Directly analyzing an aqueous medium for non-solid FOG is often a tedious and time consuming task which may involve taking a sample of the laundry waste water. The time involved in performing these steps may be such as to render the FOG determination obsolete in that the laundry waste water being treated may have a different level of FOG than that determined via this relatively complex procedure.
Martin U.S. Pat. No. 4,855,061 discloses a system for controlling coagulant dosage to water to remove nonsettleable solids, for example, to produce potable water. The coagulant is controlled using a charge sensing means which has a set point that is adjusted in response to the turbidity of the treated water. This patent does not disclose treating relatively heavily contaminated industrial waste waters, such as laundry waste waters, which contain non-solid contaminants, such as non-solid FOG. Also, the disclosed system relies on measuring the turbidity of the finally treated water which adds to the cost and complexity of the system.
German Patent 3,344,275 discloses a system for treating waste waters, such as laundry waste waters, which include non-solid contaminants, for example, non-solid FOG. Various parameters of the raw waste water are measured. Downstream of these measurements, treatment chemicals are added to the waste water. Flocculent is added in response to the cloudiness measured; alkali and/or acid is added in response to the pH measured; and reducing agent is added in response to the redox potential measured. This German patent does not disclose using the electric charge value of the raw waste water to control flocculent addition. The turbidity of the raw waste water may not provide an accurate indication of the amount of flocculent needed. For example, the non-solid FOG may, at this point, be dissolved in the water or be of such small size as to not contribute to turbidity. Thus, ineffective or insufficient flocculent dosing may occur.

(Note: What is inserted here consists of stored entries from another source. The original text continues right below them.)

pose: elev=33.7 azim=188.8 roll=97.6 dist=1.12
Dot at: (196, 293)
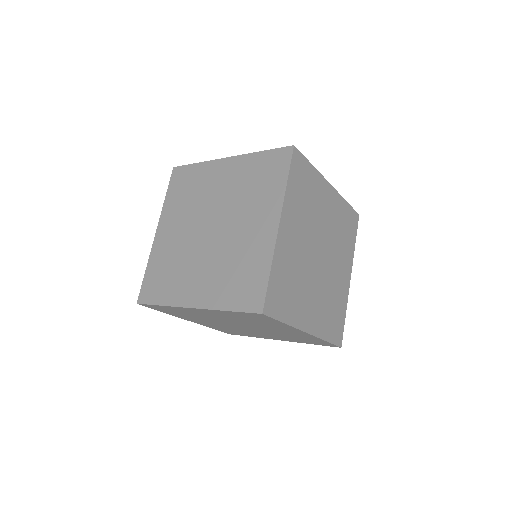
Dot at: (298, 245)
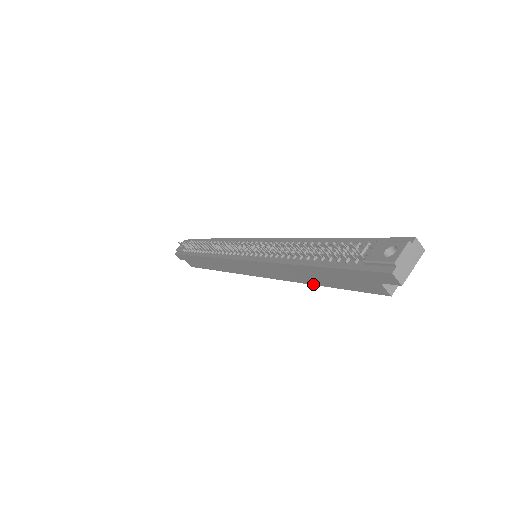
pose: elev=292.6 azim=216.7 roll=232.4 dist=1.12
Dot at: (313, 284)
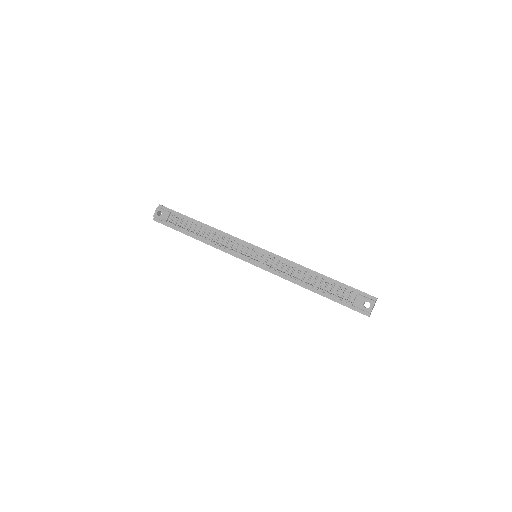
Dot at: occluded
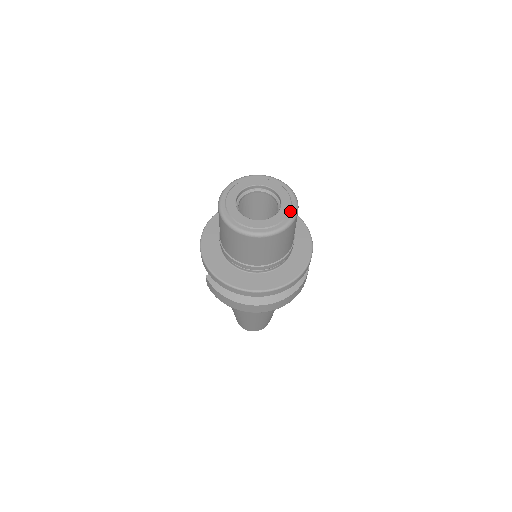
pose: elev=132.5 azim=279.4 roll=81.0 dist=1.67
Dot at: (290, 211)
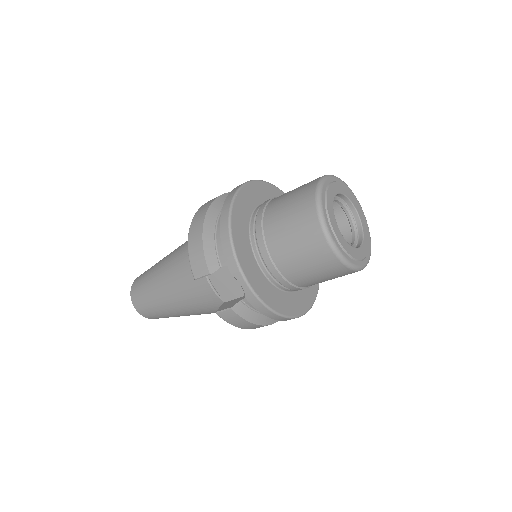
Dot at: (365, 223)
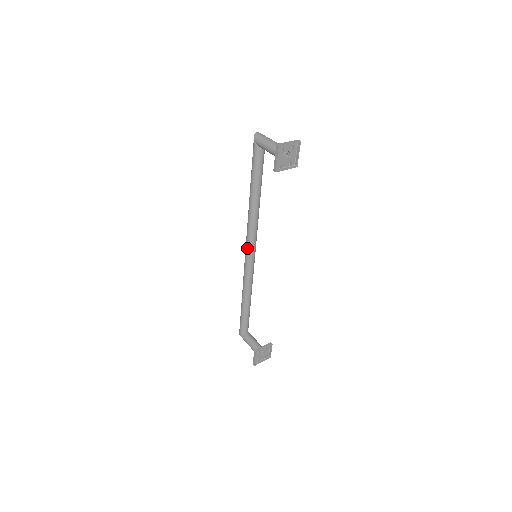
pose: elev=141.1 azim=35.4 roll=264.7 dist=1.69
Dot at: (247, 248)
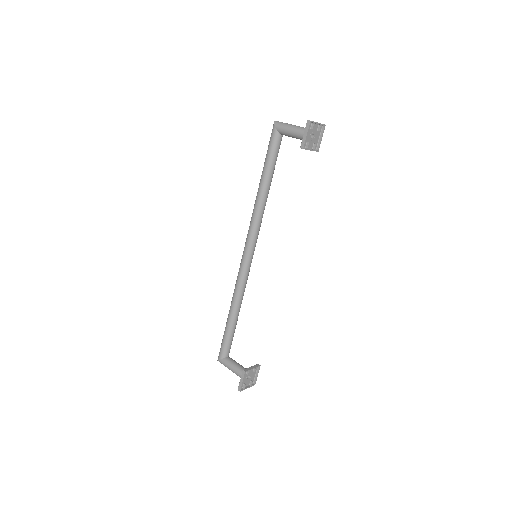
Dot at: (247, 247)
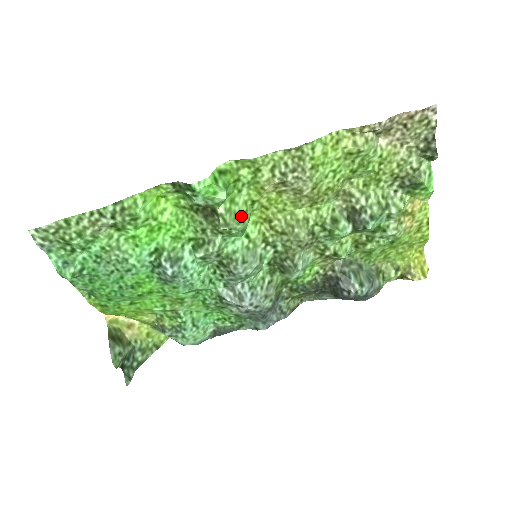
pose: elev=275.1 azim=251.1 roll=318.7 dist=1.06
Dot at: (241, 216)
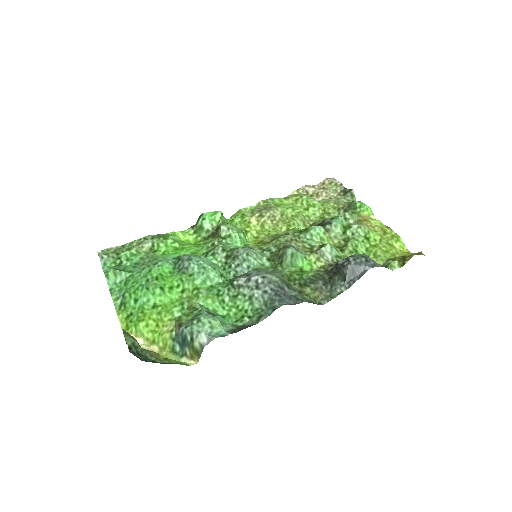
Dot at: (236, 227)
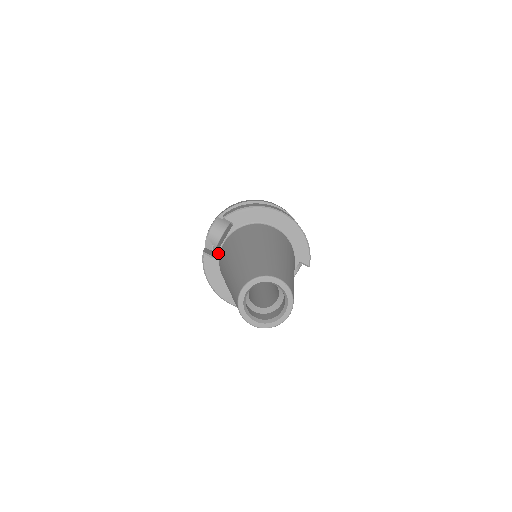
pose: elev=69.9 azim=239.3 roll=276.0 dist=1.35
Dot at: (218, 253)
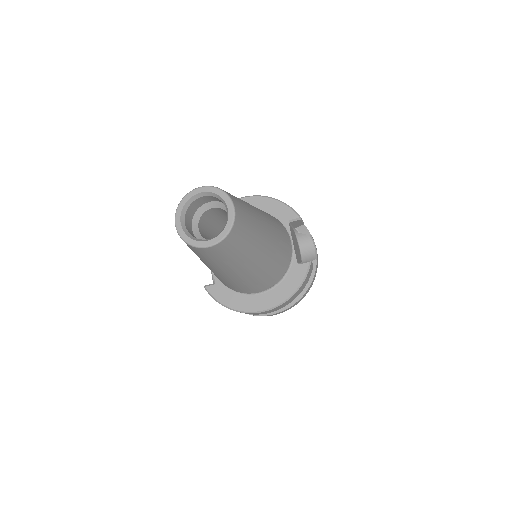
Dot at: (215, 276)
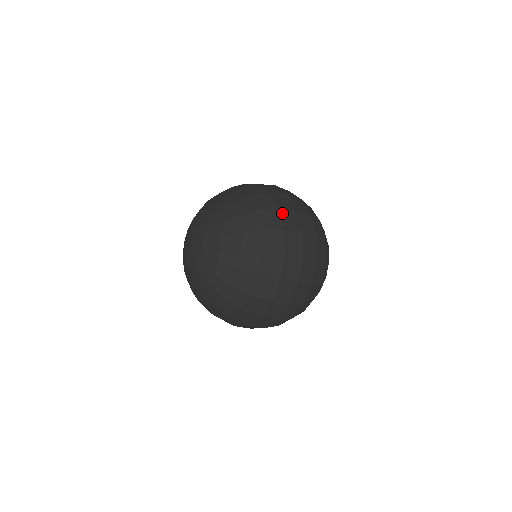
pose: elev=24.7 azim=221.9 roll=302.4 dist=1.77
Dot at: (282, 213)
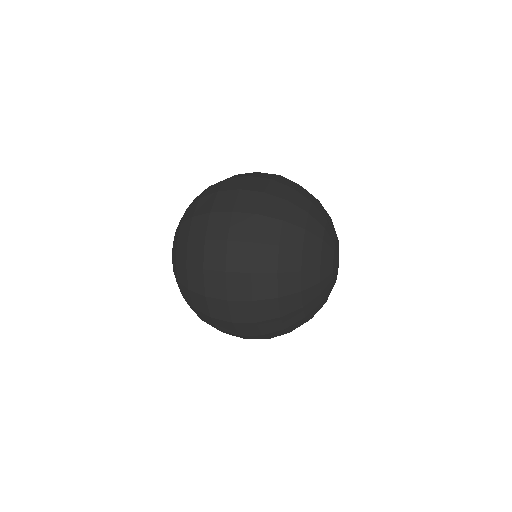
Dot at: (209, 302)
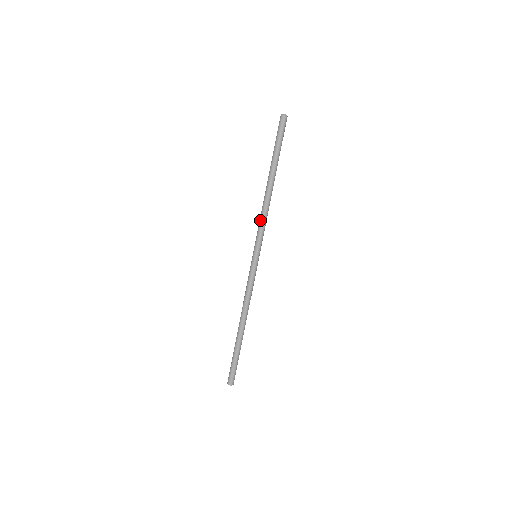
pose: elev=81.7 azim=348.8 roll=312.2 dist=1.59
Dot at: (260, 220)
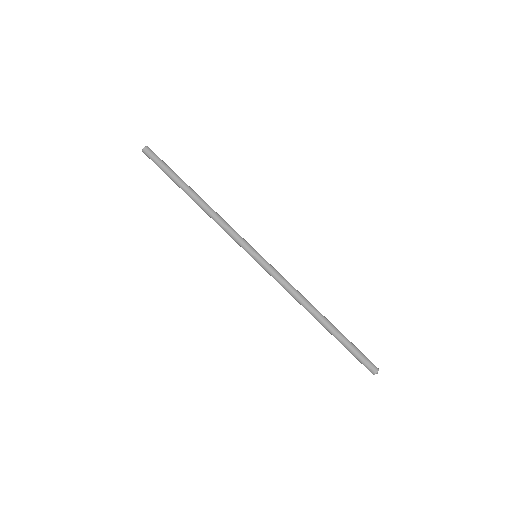
Dot at: (224, 228)
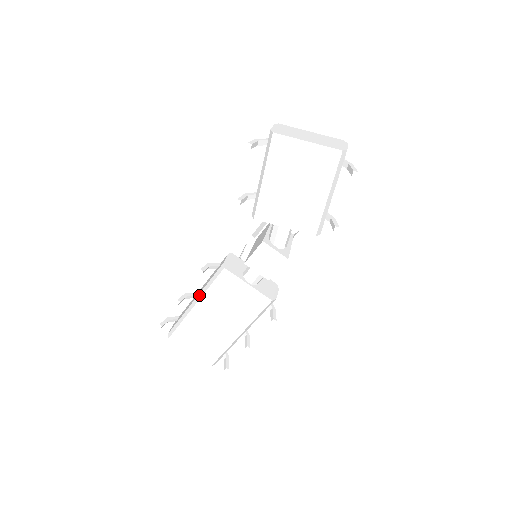
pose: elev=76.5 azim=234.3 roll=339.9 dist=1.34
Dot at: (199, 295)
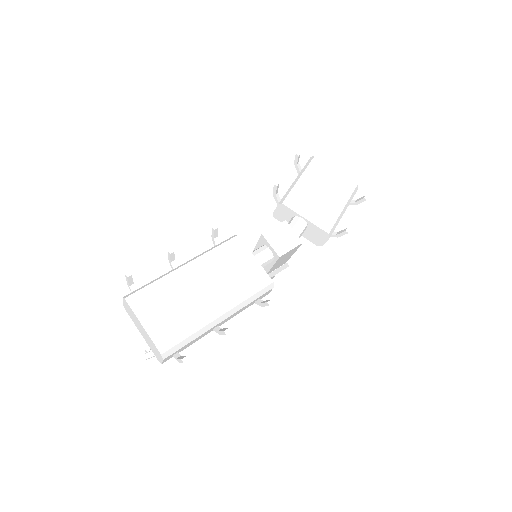
Dot at: (194, 257)
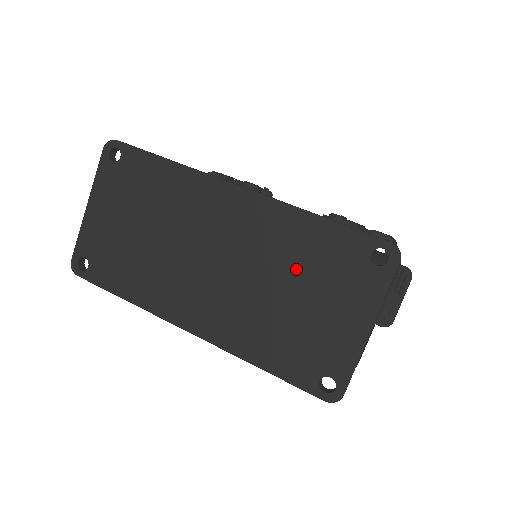
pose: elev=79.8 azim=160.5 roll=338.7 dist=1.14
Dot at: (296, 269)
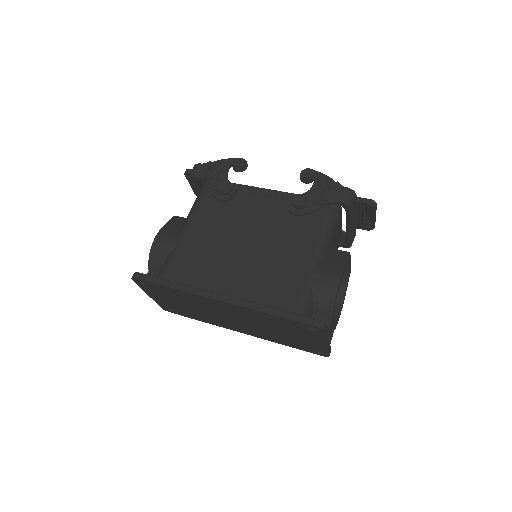
Dot at: (275, 326)
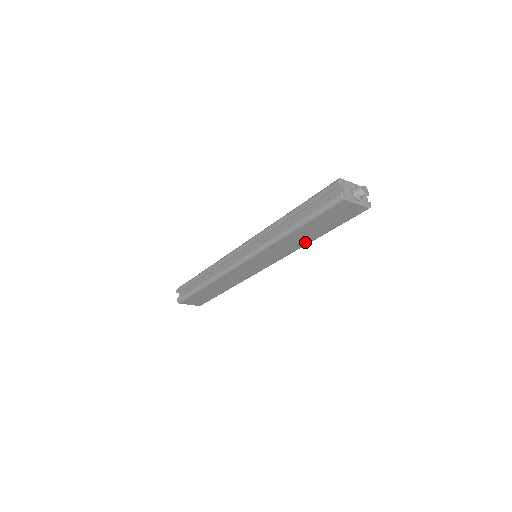
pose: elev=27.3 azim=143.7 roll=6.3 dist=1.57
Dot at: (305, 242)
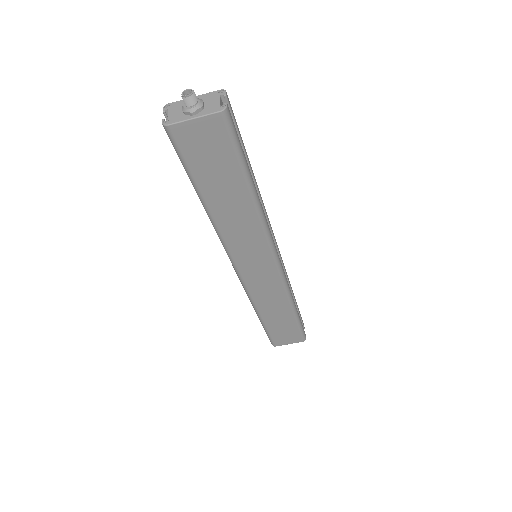
Dot at: (249, 208)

Dobrez et al U.S. Pat. 5,246,590 discloses measuring the electric charge of a combination of laundry waste water and cationic coagulant downstream from the introduction of the cationic coagulant. This measured value is used to control the amount of coagulant added. While the systems and methods disclosed in this patent are very effective in controlling the amount of cationic coagulant used, certain concerns remain. For example, since the electric charge value is measured after cationic coagulant is added, the partially coagulated mixture contacting the probe of the electric charge detector has a tendency to foul or dirty the probe with the coagulated solids. This can result in unreliable and inconsistent measurements and control, and may require relatively frequent cleaning of the probe, during which the control system is not operating. In addition, changes in the amount of coagulant added occur reactively, that is after the mixture being measured includes all the coagulant it will ever have. No additional coagulant is introduced into (and no coagulant can be withdrawn from) this mixture as a result of these measurements. In this sense, such control systems are not optimally effective.